I’m running it through gstreamer and using a python script for the postprocessing.
I found this post and I managed to extract the keypoint data.
The thing is that this runs really slow. We’re talking 10 FPS. I managed to get it to around 20 fps with some improvements to the nms
function but it’s still not fast enough.
Is this just a limitation of python or is there a better way to do this?
Ultimately I’d like to detect the bed and the person in the same model so will need a way to do the post processing with multiple classes but I’ll figure that out later.
The run function looks like this:
def run(video_frame: VideoFrame):
class_num = 1
regression_length=15
raw_detections_keys = list(tensor.name() for tensor in video_frame.roi.get_tensors())

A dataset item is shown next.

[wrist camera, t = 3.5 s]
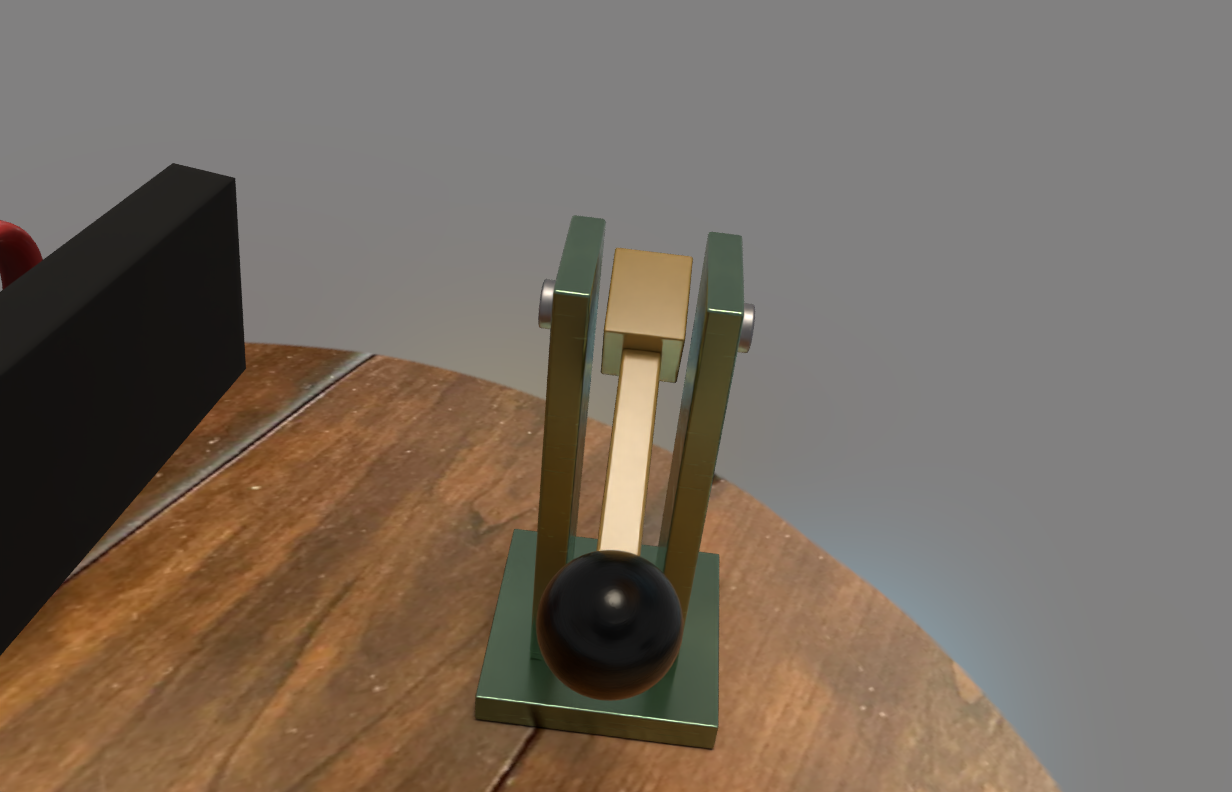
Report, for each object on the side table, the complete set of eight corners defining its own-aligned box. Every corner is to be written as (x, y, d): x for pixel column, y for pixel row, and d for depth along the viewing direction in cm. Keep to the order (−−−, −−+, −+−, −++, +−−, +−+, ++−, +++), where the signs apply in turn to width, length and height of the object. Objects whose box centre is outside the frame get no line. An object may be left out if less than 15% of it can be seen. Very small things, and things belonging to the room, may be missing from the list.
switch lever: (669, 723, 27) (684, 690, 23) (527, 705, 27) (523, 670, 24) (705, 316, 32) (720, 246, 29) (588, 302, 33) (591, 230, 29)
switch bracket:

raw_detections = {tensor.name(): np.expand_dims(np.array(tensor), axis=0) for tensor in video_frame.roi.get_tensors()}
layer_from_shape = {raw_detections[key].shape: key for key in raw_detections_keys}
detection_output_channels = (regression_length + 1) * 4 # (regression length + 1) * num_coordinates
keypoints = 12 # 3 * number of corners of bed
endnodes = [
raw_detections[layer_from_shape[1, 20, 20, detection_output_channels]],
raw_detections[layer_from_shape[1, 20, 20, class_num]],
raw_detections[layer_from_shape[1, 20, 20, keypoints]],
raw_detections[layer_from_shape[1, 40, 40, detection_output_channels]],
raw_detections[layer_from_shape[1, 40, 40, class_num]],
raw_detections[layer_from_shape[1, 40, 40, keypoints]],
raw_detections[layer_from_shape[1, 80, 80, detection_output_channels]],
raw_detections[layer_from_shape[1, 80, 80, class_num]],
raw_detections[layer_from_shape[1, 80, 80, keypoints]]
]
predictions_dict = extract_pose_estimation_results(endnodes, 640, 640, class_num)
return Gst.FlowReturn.OK
Everything else is basically as it was in here except for the keypoint counts and no more self
as it’s now functional.